Thanks for your help :) (And please forgive me for the mess :/)

You have two issues.

recv() is a blocking call.
raw_input() / input() are also a blocking call.

Meaning the client will "hang" on both of these calls ( recv() being an exception if there is data in the pipe, then it won't block).

To get around this, as in your example. Either you can use threading as you've done in your server to have a class/instance that is souly responsible for retrieving data from the socket and one to read user input. Or on Linux you can use select.select or select.epoll to poll the socket if data is in the pipe and only then, call recv() . And for the input you're still better off using select/epoll on sys.stdin or use threading.

But recv() will always be a blocking call in Python (and many other languages) if there is no data available to read.

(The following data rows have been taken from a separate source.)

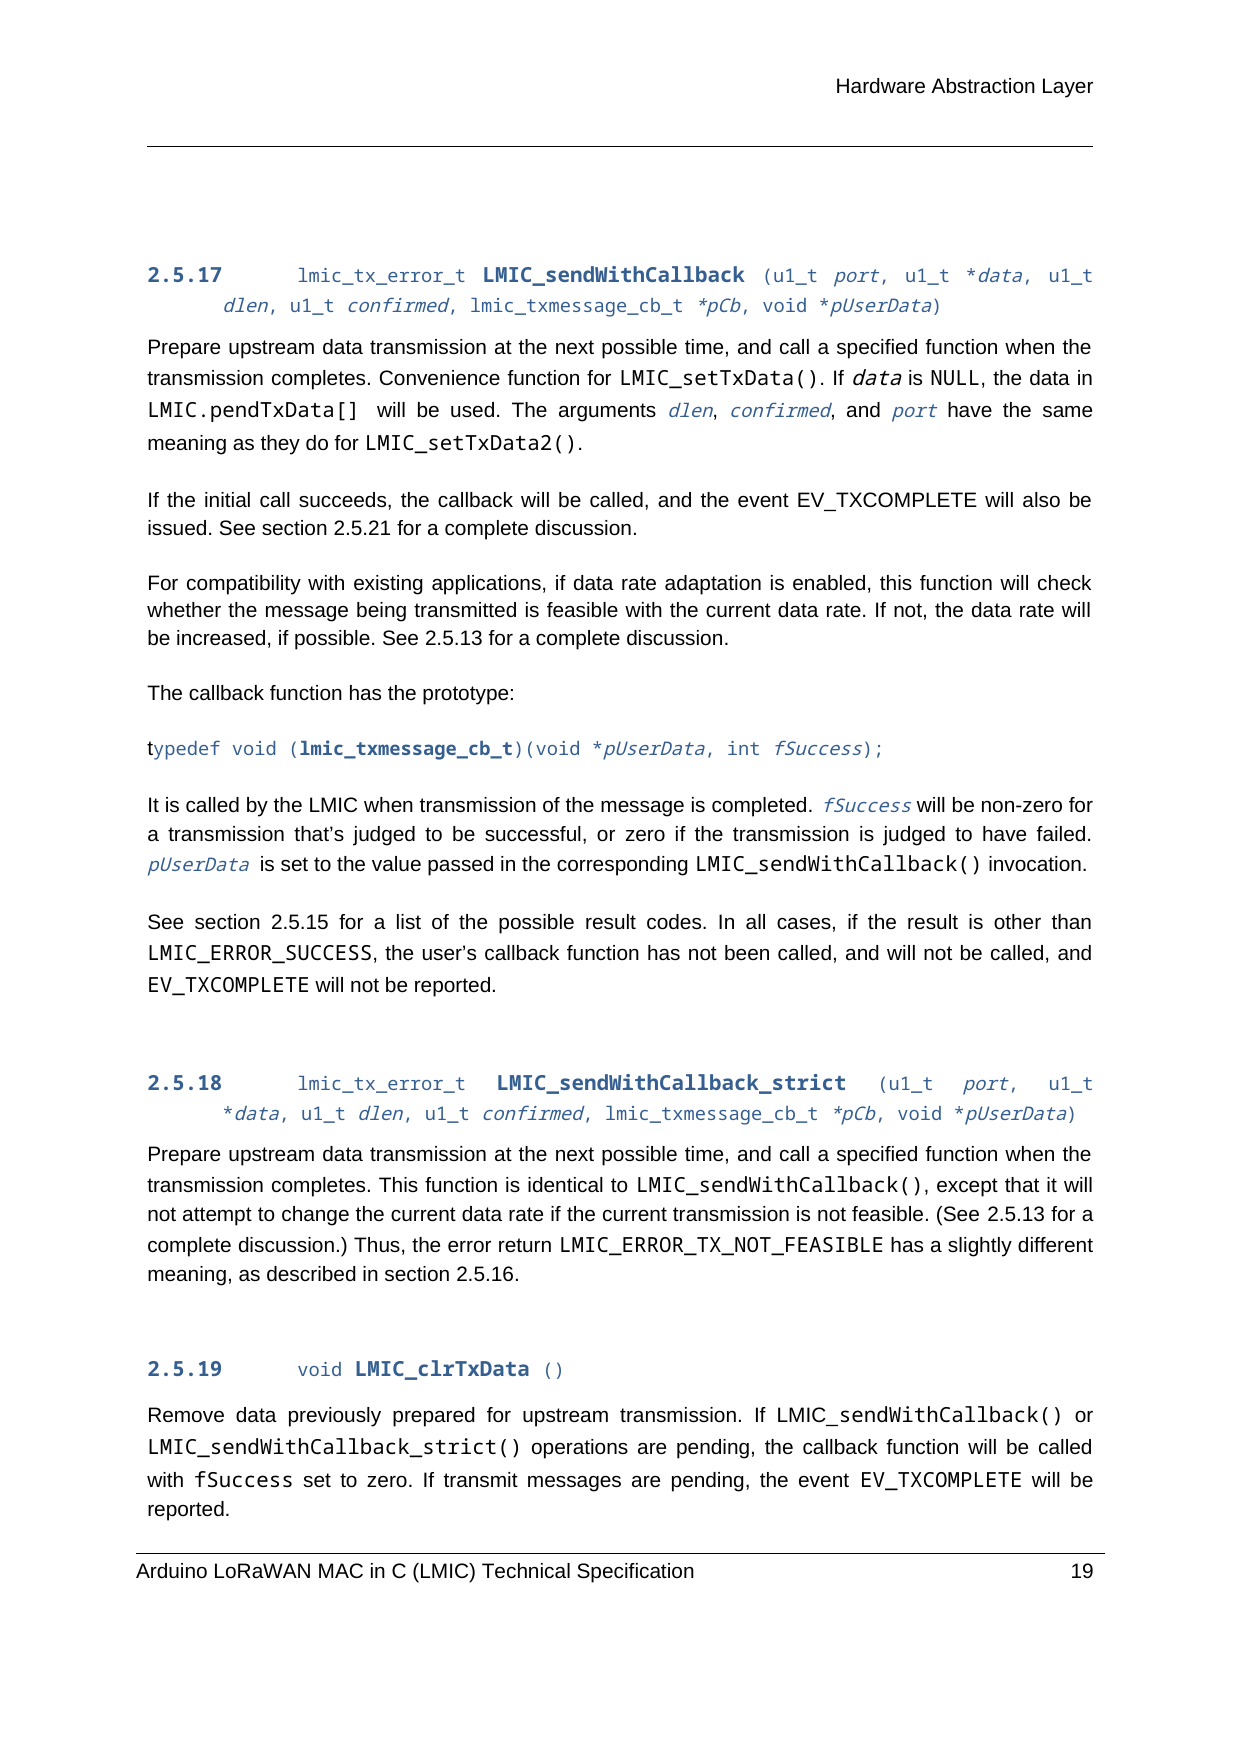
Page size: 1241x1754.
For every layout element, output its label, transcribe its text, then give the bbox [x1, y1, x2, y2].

text For compatibility with existing applications, if data rate adaptation is enabled, this function will check whether the message being transmitted is feasible with the current data rate. If not, the data rate will be increased, if possible. See 2.5.13 for a complete discussion. [147, 571, 1093, 649]
subtitle lmic_tx_error_t LMIC_sendWithCallback (u1_t port, u1_t *data, u1_t dlen, u1_t confirmed, lmic_txmessage_cb_t *pCb, void *pUserData) [147, 261, 1093, 318]
text If the initial call succeeds, the callback will be called, and the event EV_TXCOMPLETE will also be issued. See section 2.5.21 for a complete discussion. [147, 488, 1093, 539]
text Remove data previously prepared for upstream transmission. If LMIC_sendWithCallback() or LMIC_sendWithCallback_strict() operations are pending, the callback function will be called with fSuccess set to zero. If transmit messages are pending, the event EV_TXCOMPLETE will be reported. [147, 1400, 1093, 1521]
text typedef void (lmic_txmessage_cb_t)(void *pUserData, int fSuccess); [147, 736, 1093, 761]
subtitle void LMIC_clrTxData () [147, 1354, 1093, 1383]
text See section 2.5.15 for a list of the possible result codes. In all cases, if the result is other than LMIC_ERROR_SUCCESS, the user’s callback function has not been called, and will not be called, and EV_TXCOMPLETE will not be reported. [147, 909, 1093, 999]
text The callback function has the prototype: [147, 681, 1093, 704]
text Prepare upstream data transmission at the next possible time, and call a specified function when the transmission completes. Convenience function for LMIC_setTxData(). If data is NULL, the data in LMIC.pendTxData[] will be used. The arguments dlen, confirmed, and port have the same meaning as they do for LMIC_setTxData2(). [147, 334, 1093, 456]
text It is called by the LMIC when transmission of the message is completed. fSuccess will be non-zero for a transmission that’s judged to be successful, or zero if the transmission is judged to have failed. pUserData is set to the value passed in the corresponding LMIC_sendWithCallback() invocation. [147, 792, 1093, 878]
subtitle lmic_tx_error_t LMIC_sendWithCallback_strict (u1_t port, u1_t *data, u1_t dlen, u1_t confirmed, lmic_txmessage_cb_t *pCb, void *pUserData) [147, 1068, 1093, 1126]
text Prepare upstream data transmission at the next possible time, and call a specified function when the transmission completes. This function is identical to LMIC_sendWithCallback(), except that it will not attempt to change the current data rate if the current transmission is not feasible. (See 2.5.13 for a complete discussion.) Thus, the error return LMIC_ERROR_TX_NOT_FEASIBLE has a slightly different meaning, as described in section 2.5.16. [147, 1142, 1093, 1286]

And so will raw_input() / input() .

To use epoll , here's a short example:

from select import epoll, EPOLLIN
import sys

polly = epoll()
polly.register(s.fileno(), EPOLLIN)
polly.register(sys.stdin.fileno(), EPOLLIN)

for fid, eid in polly.poll(1):
    # s is your socket, s.fileno() on linux is the file number that socket has been assigned to.
    # And epoll returns a list of all filenumbers that has data waiting.
    # So we can check if the fid from epoll == the sockets filenumber.
    if fid == s.fileno(): 
        data = s.recv(8192)
    # of if it's sys.stdin's filenumber
    # (stdin is user input, this is where raw_input normally gets its data from)
    elif fid == sys.stdin.fileno():
        user_input = sys.stdin.readline()
        print('User wrote:', user_input)

Or if you want to use threading:

from threading import Thread, enumerate as t_enum
class userInput(Thread):
    def __init__(self, socket, username):
        Thread.__init__(self)
        self.socket = socket
        self.username = username
        self.start()

    def run(self):
        mainThread = None
        for thread in t_enum():
            if thread.name == 'MainThread':
                mainThread = thread
                break

        while mainThread and mainThread.isAlive():
            out = raw_input('->') # str() is redundant, it's type(str) already.
            self.socket.send(self.username + ": " + out)

And a little further down your code:

name = str(raw_input("Enter your name: "))

s = socket.socket(socket.AF_INET, socket.SOCK_STREAM)
try:
    s.connect(('192.168.1.12', port))
except Exception as e:
    print 'Connection not working... %s' % (e)
    exit()

userInput(s, name)

Note that this isn't proper thread handling. But it's a minimal example that will show you the general gist of how to go about the problem.

as a last tipe, fcntl is also a good option.

Further programming for the future tips

use print(...) instead of print ...
use 'Connection not working... {}'.format(e) instead of 'Connection not working... %s' % (e)
And overall, try to use Python3 instead of Python2. Python2 should really only be used if you have a old environment filled with legacy stuff (read: debian, old developed applications etc).